Oregon State University researchers were able to stop the progression of amyotrophic lateral sclerosis (ALS, or Lou Gehrig’s disease) for nearly two years in a specific type of mouse model. The treatment allowed the animals to live for 650 days – 500 days longer than any other previous treatment has managed. The study, “Copper delivery to the CNS by CuATSM effectively treats motor neuron disease in SODG93A mice co-expressing the copper-chaperone-for-SOD,” was published in the journal Neurobiology of Disease.

“We are shocked at how well this treatment can stop the progression of ALS,” lead author Joseph Beckman, a distinguished professor of biochemistry and biophysics in the College of Science at Oregon State University, said in a recent news release.

Despite years of research efforts, there is no cure for ALS, and available treatments prolong survival for less than a month. ALS is caused by the deterioration and death of motor neurons in the spinal cord, which has been associated to mutations in copper, zinc superoxide dismutase, which is essential to life but can become toxic when damaged.

Researchers used an ALS mouse model to deliver a novel treatment called copper-ATSM, which helps deliver copper to cells with damaged mitochondria. This strategy allows the drug to penetrate the spinal cord of patients with ALS. It can then selectively deliver copper to the damaged organelles, and ultimately reduce the damage caused by the disease.

The treatment should not be confused with taking copper supplements, which can be toxic at even moderate doses. Scientists say copper supplements do not help people with ALS.

After treatment with the new drug, researchers were able to stop ALS progression in one type of ALS mouse model that survived more than 650 days, compared to two weeks without treatment.

After treatment had been stopped for two months, the animals again began exhibiting symptoms of ALS. But once treatment was restarted, mice gained weight, the progression of the disease was halted, and mice survived for another six to 12 months.

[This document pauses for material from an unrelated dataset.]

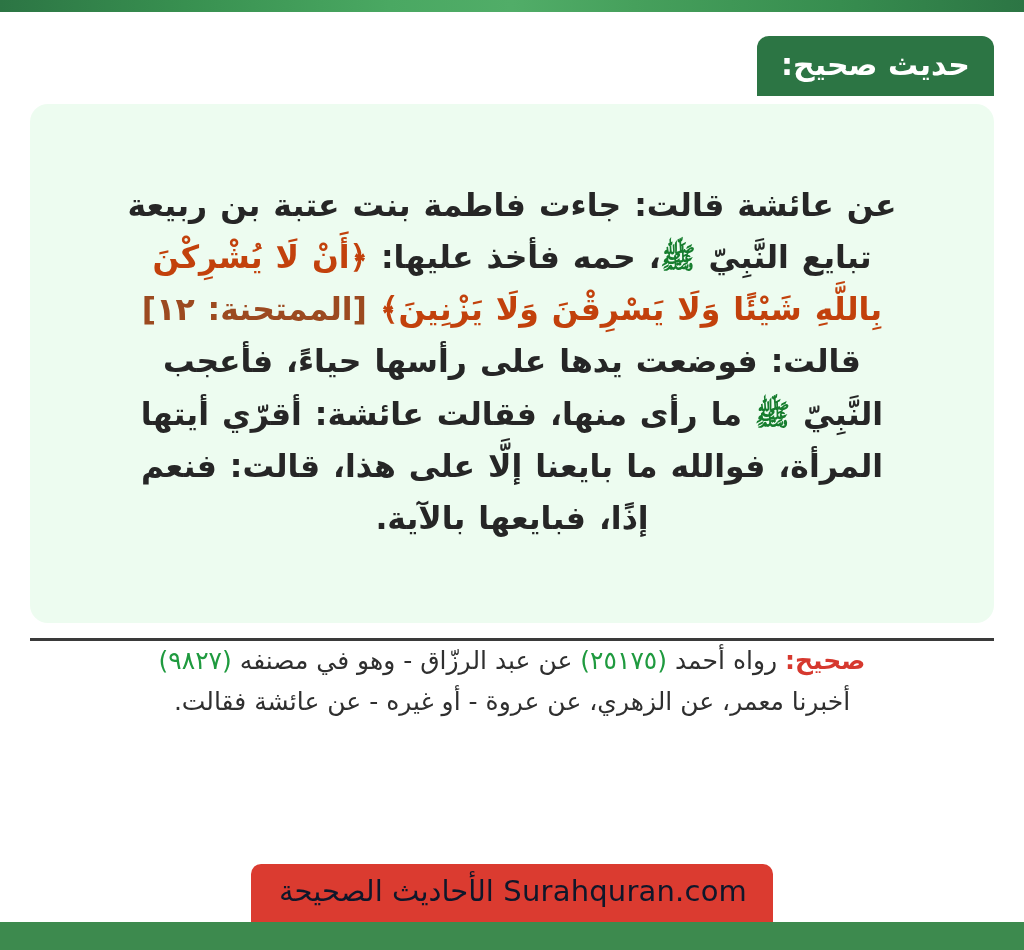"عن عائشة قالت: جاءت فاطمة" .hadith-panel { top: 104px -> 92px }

“We have a solid understanding of why the treatment works in the mice, and we predict it should work in both familial and possibly sporadic human patients,” Beckman said. “But we won’t know until we try. We want people to understand that we are moving to human trials as quickly as we can. In humans who develop ALS, the average time from onset to death is only three to four years.”

Researchers believe copper-ATSM could prevent death in ALS patients for years rather than months. Its effect in humans is still unknown, but the treatment is being rushed into human trials after these promising results. It is unlikely that the treatment allows the recovery of neuronal loss caused by ALS, but it could slow the progression of the disease after diagnosis. It could also potentially treat carriers of certain mutant genes that cause ALS.